« Ma maladie impacte peu ma vie »
Atteint d’une rétinite pigmentaire qui a déjà beaucoup réduit sa vision, le pianiste Loris Mittaz mène une carrière musicale prometteuse, parallèlement à sa formation de masseur médical. Il présente son dernier album comme une véritable thérapie.

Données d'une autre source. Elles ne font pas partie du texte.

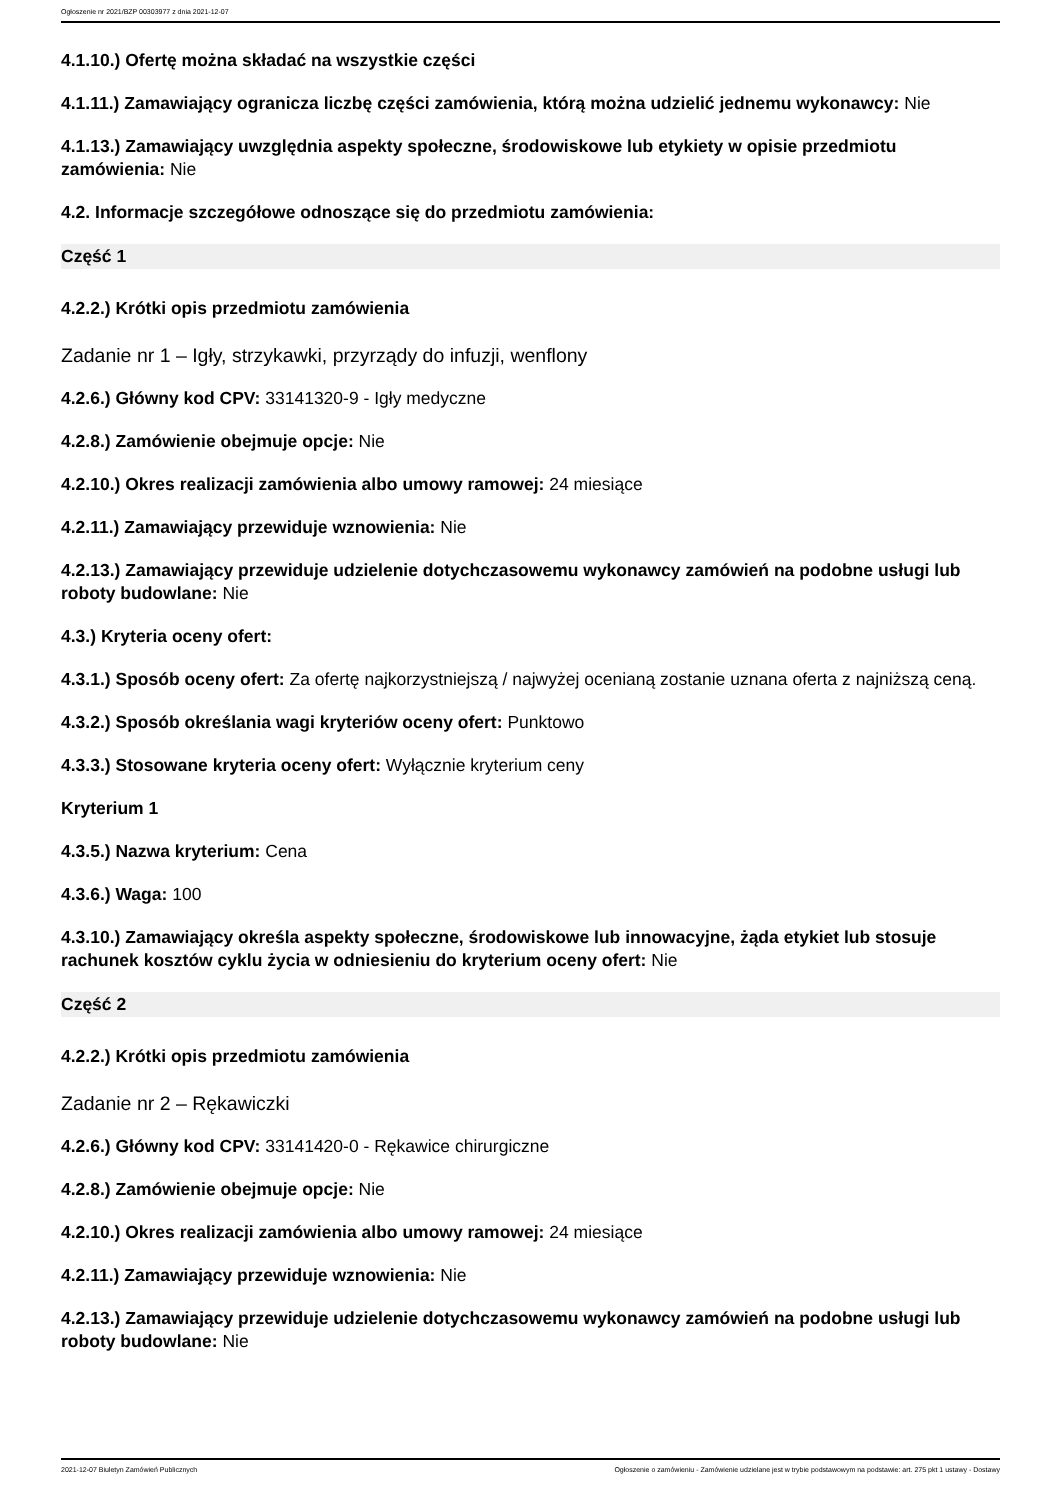Ogłoszenie nr 2021/BZP 00303977 z dnia 2021-12-07
4.1.10.) Ofertę można składać na wszystkie części
4.1.11.) Zamawiający ogranicza liczbę części zamówienia, którą można udzielić jednemu wykonawcy: Nie
4.1.13.) Zamawiający uwzględnia aspekty społeczne, środowiskowe lub etykiety w opisie przedmiotu zamówienia: Nie
4.2. Informacje szczegółowe odnoszące się do przedmiotu zamówienia:
Część 1
4.2.2.) Krótki opis przedmiotu zamówienia
Zadanie nr 1 – Igły, strzykawki, przyrządy do infuzji, wenflony
4.2.6.) Główny kod CPV: 33141320-9 - Igły medyczne
4.2.8.) Zamówienie obejmuje opcje: Nie
4.2.10.) Okres realizacji zamówienia albo umowy ramowej: 24 miesiące
4.2.11.) Zamawiający przewiduje wznowienia: Nie
4.2.13.) Zamawiający przewiduje udzielenie dotychczasowemu wykonawcy zamówień na podobne usługi lub roboty budowlane: Nie
4.3.) Kryteria oceny ofert:
4.3.1.) Sposób oceny ofert: Za ofertę najkorzystniejszą / najwyżej ocenianą zostanie uznana oferta z najniższą ceną.
4.3.2.) Sposób określania wagi kryteriów oceny ofert: Punktowo
4.3.3.) Stosowane kryteria oceny ofert: Wyłącznie kryterium ceny
Kryterium 1
4.3.5.) Nazwa kryterium: Cena
4.3.6.) Waga: 100
4.3.10.) Zamawiający określa aspekty społeczne, środowiskowe lub innowacyjne, żąda etykiet lub stosuje rachunek kosztów cyklu życia w odniesieniu do kryterium oceny ofert: Nie
Część 2
4.2.2.) Krótki opis przedmiotu zamówienia
Zadanie nr 2 – Rękawiczki
4.2.6.) Główny kod CPV: 33141420-0 - Rękawice chirurgiczne
4.2.8.) Zamówienie obejmuje opcje: Nie
4.2.10.) Okres realizacji zamówienia albo umowy ramowej: 24 miesiące
4.2.11.) Zamawiający przewiduje wznowienia: Nie
4.2.13.) Zamawiający przewiduje udzielenie dotychczasowemu wykonawcy zamówień na podobne usługi lub roboty budowlane: Nie
2021-12-07 Biuletyn Zamówień Publicznych Ogłoszenie o zamówieniu - Zamówienie udzielane jest w trybie podstawowym na podstawie: art. 275 pkt 1 ustawy - Dostawy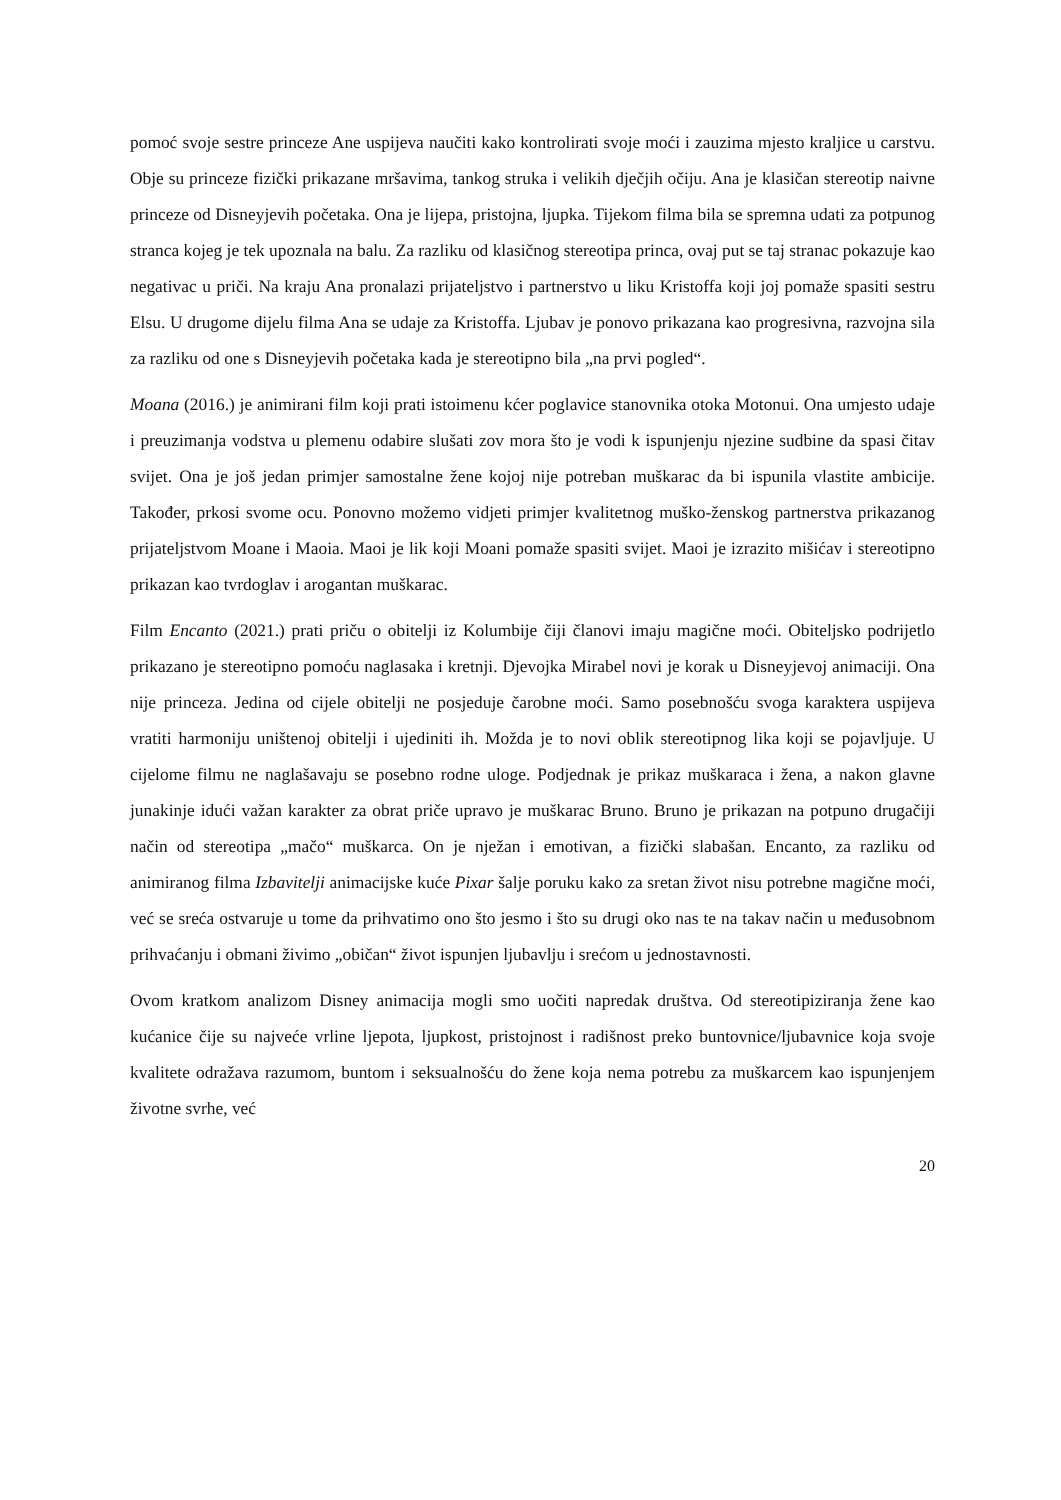pomoć svoje sestre princeze Ane uspijeva naučiti kako kontrolirati svoje moći i zauzima mjesto kraljice u carstvu. Obje su princeze fizički prikazane mršavima, tankog struka i velikih dječjih očiju. Ana je klasičan stereotip naivne princeze od Disneyjevih početaka. Ona je lijepa, pristojna, ljupka. Tijekom filma bila se spremna udati za potpunog stranca kojeg je tek upoznala na balu. Za razliku od klasičnog stereotipa princa, ovaj put se taj stranac pokazuje kao negativac u priči. Na kraju Ana pronalazi prijateljstvo i partnerstvo u liku Kristoffa koji joj pomaže spasiti sestru Elsu. U drugome dijelu filma Ana se udaje za Kristoffa. Ljubav je ponovo prikazana kao progresivna, razvojna sila za razliku od one s Disneyjevih početaka kada je stereotipno bila „na prvi pogled“.
Moana (2016.) je animirani film koji prati istoimenu kćer poglavice stanovnika otoka Motonui. Ona umjesto udaje i preuzimanja vodstva u plemenu odabire slušati zov mora što je vodi k ispunjenju njezine sudbine da spasi čitav svijet. Ona je još jedan primjer samostalne žene kojoj nije potreban muškarac da bi ispunila vlastite ambicije. Također, prkosi svome ocu. Ponovno možemo vidjeti primjer kvalitetnog muško-ženskog partnerstva prikazanog prijateljstvom Moane i Maoia. Maoi je lik koji Moani pomaže spasiti svijet. Maoi je izrazito mišićav i stereotipno prikazan kao tvrdoglav i arogantan muškarac.
Film Encanto (2021.) prati priču o obitelji iz Kolumbije čiji članovi imaju magične moći. Obiteljsko podrijetlo prikazano je stereotipno pomoću naglasaka i kretnji. Djevojka Mirabel novi je korak u Disneyjevoj animaciji. Ona nije princeza. Jedina od cijele obitelji ne posjeduje čarobne moći. Samo posebnošću svoga karaktera uspijeva vratiti harmoniju uništenoj obitelji i ujediniti ih. Možda je to novi oblik stereotipnog lika koji se pojavljuje. U cijelome filmu ne naglašavaju se posebno rodne uloge. Podjednak je prikaz muškaraca i žena, a nakon glavne junakinje idući važan karakter za obrat priče upravo je muškarac Bruno. Bruno je prikazan na potpuno drugačiji način od stereotipa „mačo“ muškarca. On je nježan i emotivan, a fizički slabašan. Encanto, za razliku od animiranog filma Izbavitelji animacijske kuće Pixar šalje poruku kako za sretan život nisu potrebne magične moći, već se sreća ostvaruje u tome da prihvatimo ono što jesmo i što su drugi oko nas te na takav način u međusobnom prihvaćanju i obmani živimo „običan“ život ispunjen ljubavlju i srećom u jednostavnosti.
Ovom kratkom analizom Disney animacija mogli smo uočiti napredak društva. Od stereotipiziranja žene kao kućanice čije su najveće vrline ljepota, ljupkost, pristojnost i radišnost preko buntovnice/ljubavnice koja svoje kvalitete odražava razumom, buntom i seksualnošću do žene koja nema potrebu za muškarcem kao ispunjenjem životne svrhe, već
20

À 25 ans, Loris Mittaz a déjà une longue expérience de l’Hôpital ophtalmique Jules-Gonin. Le jeune Valaisan y vient en effet chaque année depuis vingt ans. De ses premiers problèmes de vue qui ont débuté dans l’enfance, il ne garde que quelques souvenirs. « Je n’arrivais pas bien à lire le tableau si j’étais assis au fond de la classe. Les médecins ont d’abord évoqué une myopie, mais au fil des examens, le diagnostic s’est précisé : je souffre d’une rétinite pigmentaire. Mais je ne me souviens pas particulièrement de ma réaction quand on me l’a annoncé. La seule chose qui m’embêtait vraiment, c’était la perspective de devoir un jour arrêter le foot », raconte d’une voix douce le musicien.
Quand il a en effet dû raccrocher ses crampons, il a commencé, sous l’impulsion de ses parents, à prendre des cours de piano, sans savoir alors que la musique deviendrait une passion et le piano, un confident.
Pas de manque
La rétinite pigmentaire est une maladie dégénérative qui entraîne une perte progressive de la vision. Elle peut conduire à la cécité et il n’existe pas de traitement. Mais Loris Mittaz l’avoue, il ne s’est jamais trop informé sur sa maladie. « Parce qu’en fait, elle impacte peu ma vie, justifie-t-il. Les gens ne me comprennent pas toujours, car la vue est le sens que l’on utilise le plus quand on est voyant. Mais j’ai grandi avec cette différence, elle a presque toujours fait partie de ma vie. Je ne ressens donc pas forcément un manque. À un moment, j’ai eu peur de ne plus voir les visages de mes proches. Cela a fini par arriver et je ne m’en suis même pas rendu compte », explique le jeune homme.
Et de confier se réjouir de bientôt ne plus voir du tout : « Le cap sera passé et il n’y aura plus à avoir peur. » Cette future « nuit permanente » a donné son titre au dernier album de Loris Mittaz, Black out, qui se clôture par une chanson éponyme, écrite et interprétée par le rappeur valaisan Lionel Berclaz. Elle raconte la trajectoire du jeune pianiste. « J’ai pris conscience qu’il y avait quelque chose que je n’avais pas encore réglé avec mon passé. Au lieu d’entamer une thérapie, j’ai composé cet album. Avec Lionel, nous avons eu un véritable coup de foudre amical. Quand il m’a montré son texte, j’ai été très touché. Cette chanson, personne d’autre n’aurait pu l’écrire », poursuit le jeune homme.
Interventions dans les écoles
Loris Mittaz estime que cet album lui a permis de passer un cap. « J’ai senti un poids en moins. Maintenant, je ne considère plus que j’ai un handicap, je parlerais seulement d’une différence », énonce-t-il sereinement. Pour sensibiliser à la rétinite pigmentaire et lutter contre la stigmatisation que les personnes non voyantes subissent régulièrement, le pianiste aimerait multiplier les interventions qu’il fait dans les écoles. Nul doute que Kila, son nouveau chien-guide, sera une aide précieuse dans la médiation avec ce jeune public. Le labrador va prendre la relève de la fidèle Anis, désormais à la retraite. « Toute la famille avait une peur bleue des chiens quand elle est arrivée il y a une dizaine d’années, nous avons dû faire beaucoup d’efforts, se remémore avec amusement le jeune homme. Mais il est évident aujourd’hui qu’elle continuera à vivre à nos côtés ! ».